*** Block opens ***
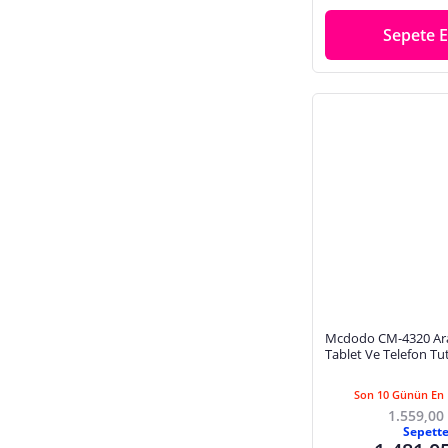
Sepete E
Mcdodo CM-4320 Ara
Tablet Ve Telefon Tu
Son 10 Günün En 
1.559,00
Sepett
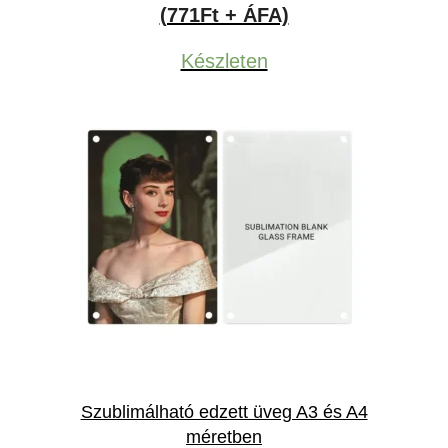
price
price
(771Ft + ÁFA)
was:
is:
Készleten
1,003Ft.
979Ft.
Szublimálható edzett üveg A3 és A4
méretben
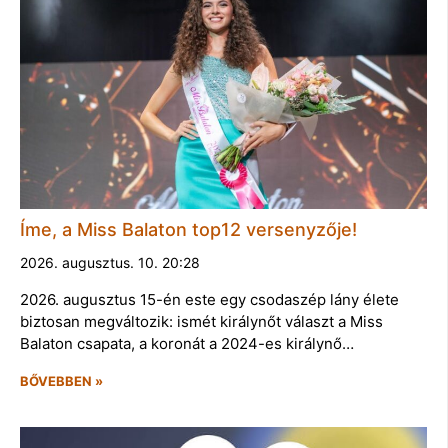
Íme, a Miss Balaton top12 versenyzője!
2026. augusztus. 10. 20:28
2026. augusztus 15-én este egy csodaszép lány élete
biztosan megváltozik: ismét királynőt választ a Miss
Balaton csapata, a koronát a 2024-es királynő…
BŐVEBBEN »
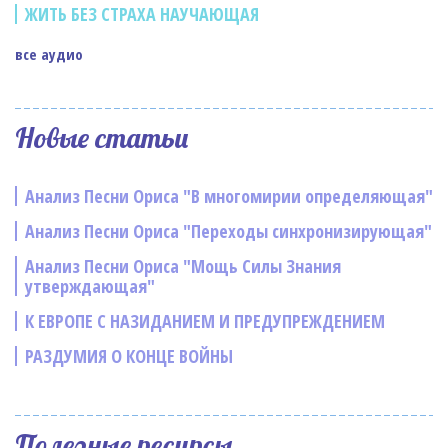
ЖИТЬ БЕЗ СТРАХА НАУЧАЮЩАЯ
все аудио
Новые статьи
Анализ Песни Ориса "В многомирии определяющая"
Анализ Песни Ориса "Переходы синхронизирующая"
Анализ Песни Ориса "Мощь Силы Знания
утверждающая"
К ЕВРОПЕ С НАЗИДАНИЕМ И ПРЕДУПРЕЖДЕНИЕМ
РАЗДУМИЯ О КОНЦЕ ВОЙНЫ
Полезные ресурсы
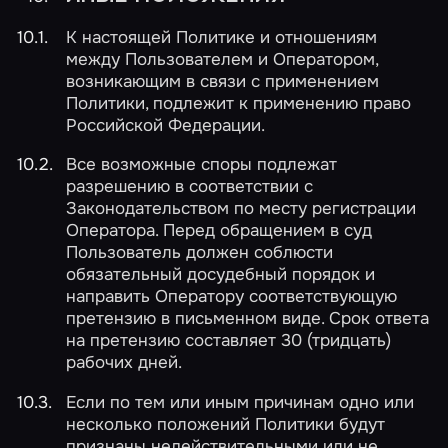
К настоящей Политике и отношениям
между Пользователем и Оператором,
возникающим в связи с применением
Политики, подлежит к применению право
Российской Федерации.
Все возможные споры подлежат
разрешению в соответствии с
Законодательством по месту регистрации
Оператора. Перед обращением в суд
Пользователь должен соблюсти
обязательный досудебный порядок и
направить Оператору соответствующую
претензию в письменном виде. Срок ответа
на претензию составляет 30 (тридцать)
рабочих дней.
Если по тем или иным причинам одно или
несколько положений Политики будут
признаны недействительными или не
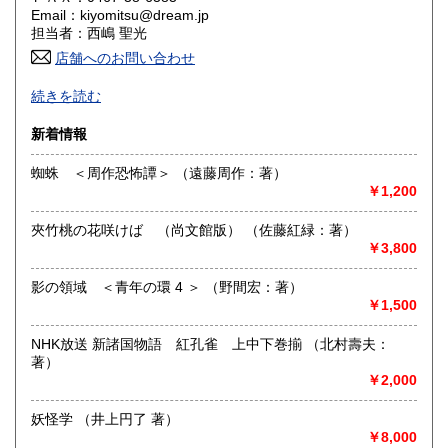
香川県
愛媛県
185円
185円
Email：kiyomitsu@dream.jp
担当者：西嶋 聖光
高知県
福岡県
185円
185円
店舗へのお問い合わせ
良書・古書とサブカルチャーの陰と陽。国史・軍事・宗教・
佐賀県
長崎県
185円
185円
続きを読む
文芸・芸能・美術・工芸・趣味書より、CD・DVD・古書漫
画・同人誌・トレカ・おもちゃ…。明治・大正・昭和と平成
熊本県
大分県
新着情報
185円
185円
の新旧書籍とおもちゃ混在乱舞のちらし寿司書店。江戸のト
ッピングもあります。
蜘蛛 ＜周作恐怖譚＞ （遠藤周作：著）
宮崎県
鹿児島県
185円
185円
￥1,200
沿線名：東海道線
最寄駅：茅ヶ崎駅
沖縄県
185円
夾竹桃の花咲けば （尚文館版） （佐藤紅緑：著）
営業時間：平日・祝日:9:00～15:00 土日:休日【※7月23日
￥3,800
(木)は臨時休業日とさせて頂きます。 ご不便をお掛けいたし
まして誠に申し訳ございません。】
定休日：土曜日・日曜日
影の領域 ＜青年の環 4 ＞ （野間宏：著）
￥1,500
書籍の買取について
NHK放送 新諸国物語 紅孔雀 上中下巻揃 （北村壽夫：
-
著）
￥2,000
取り扱い分野
妖怪学 （井上円了 著）
哲学宗教、歴史、美術工芸、趣味、サブカルチャー
￥8,000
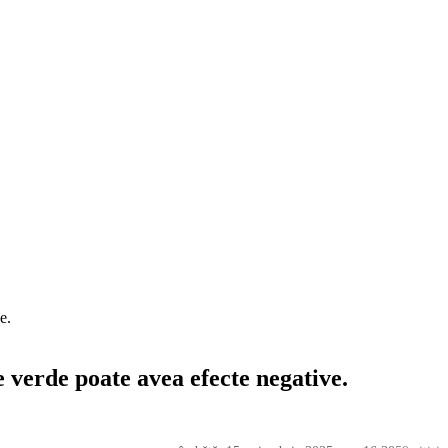
e.
e verde poate avea efecte negative.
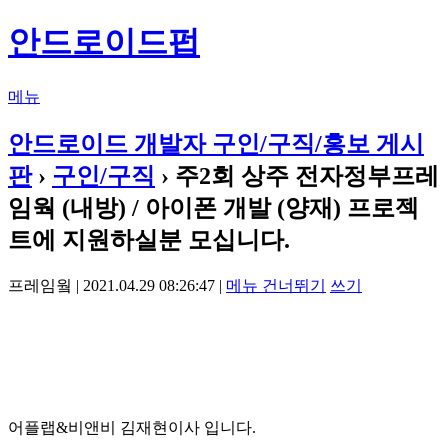
안드로이드펍
메뉴
안드로이드 개발자 구인/구직/홍보 게시
판
›
구인/구직
› 주2회 상주 전자정부프레
임웍 (내방) / 아이폰 개발 (양재) 프로젝
트에 지원하실분 모십니다.
프레임웤 | 2021.04.29 08:26:47 |
메뉴 건너뛰기
쓰기
어플랩&비앤비 김재현이사 입니다.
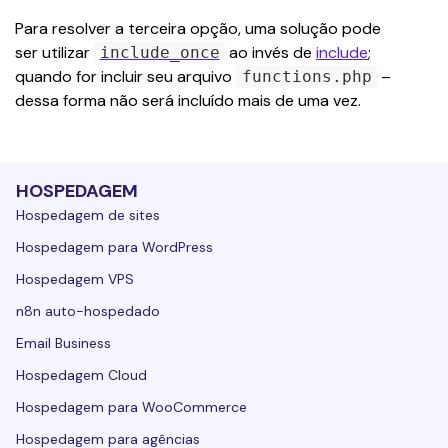
Para resolver a terceira opção, uma solução pode 
ser utilizar 
 ao invés de 
include
; 
include_once
quando for incluir seu arquivo 
 – 
functions.php
dessa forma não será incluído mais de uma vez.
HOSPEDAGEM
Hospedagem de sites
Hospedagem para WordPress
Hospedagem VPS
n8n auto-hospedado
Email Business
Hospedagem Cloud
Hospedagem para WooCommerce
Hospedagem para agências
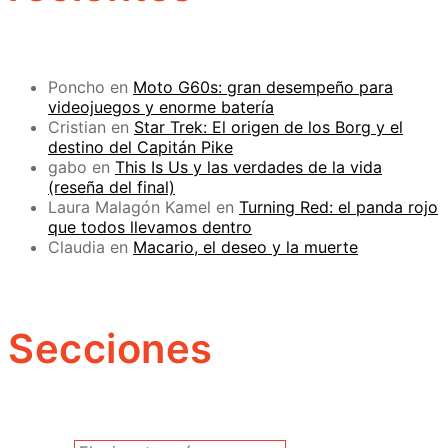
Poncho
en
Moto G60s: gran desempeño para
videojuegos y enorme batería
Cristian
en
Star Trek: El origen de los Borg y el
destino del Capitán Pike
gabo
en
This Is Us y las verdades de la vida
(reseña del final)
Laura Malagón Kamel
en
Turning Red: el panda rojo
que todos llevamos dentro
Claudia
en
Macario, el deseo y la muerte
Secciones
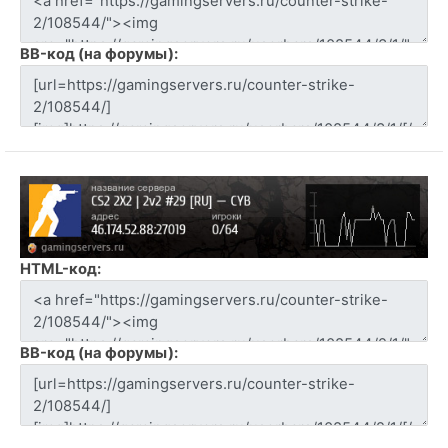
BB-код (на форумы):
HTML-код:
BB-код (на форумы):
*** Block closes ***
### EXERCISE GOAL
In the material above, which lines fall between the one holding "между Пользователем и" and the one holding "주2회 상주 전자정부프레", inclusive? Print exactly those, with the pictures left out.

### ANSWER BOX
между Пользователем и Оператором,
возникающим в связи с применением
Политики, подлежит к применению право
Российской Федерации.
Все возможные споры подлежат
разрешению в соответствии с
Законодательством по месту регистрации
Оператора. Перед обращением в суд
Пользователь должен соблюсти
обязательный досудебный порядок и
направить Оператору соответствующую
претензию в письменном виде. Срок ответа
на претензию составляет 30 (тридцать)
рабочих дней.
Если по тем или иным причинам одно или
несколько положений Политики будут
признаны недействительными или не
香川県
愛媛県
185円
185円
Email：kiyomitsu@dream.jp
担当者：西嶋 聖光
高知県
福岡県
185円
185円
店舗へのお問い合わせ
良書・古書とサブカルチャーの陰と陽。国史・軍事・宗教・
佐賀県
長崎県
185円
185円
続きを読む
文芸・芸能・美術・工芸・趣味書より、CD・DVD・古書漫
画・同人誌・トレカ・おもちゃ…。明治・大正・昭和と平成
熊本県
大分県
新着情報
185円
185円
の新旧書籍とおもちゃ混在乱舞のちらし寿司書店。江戸のト
ッピングもあります。
蜘蛛 ＜周作恐怖譚＞ （遠藤周作：著）
宮崎県
鹿児島県
185円
185円
￥1,200
沿線名：東海道線
最寄駅：茅ヶ崎駅
沖縄県
185円
夾竹桃の花咲けば （尚文館版） （佐藤紅緑：著）
営業時間：平日・祝日:9:00～15:00 土日:休日【※7月23日
￥3,800
(木)は臨時休業日とさせて頂きます。 ご不便をお掛けいたし
まして誠に申し訳ございません。】
定休日：土曜日・日曜日
影の領域 ＜青年の環 4 ＞ （野間宏：著）
￥1,500
書籍の買取について
NHK放送 新諸国物語 紅孔雀 上中下巻揃 （北村壽夫：
-
著）
￥2,000
取り扱い分野
妖怪学 （井上円了 著）
哲学宗教、歴史、美術工芸、趣味、サブカルチャー
￥8,000
e.
e verde poate avea efecte negative.
안드로이드펍
메뉴
안드로이드 개발자 구인/구직/홍보 게시
판
›
구인/구직
› 주2회 상주 전자정부프레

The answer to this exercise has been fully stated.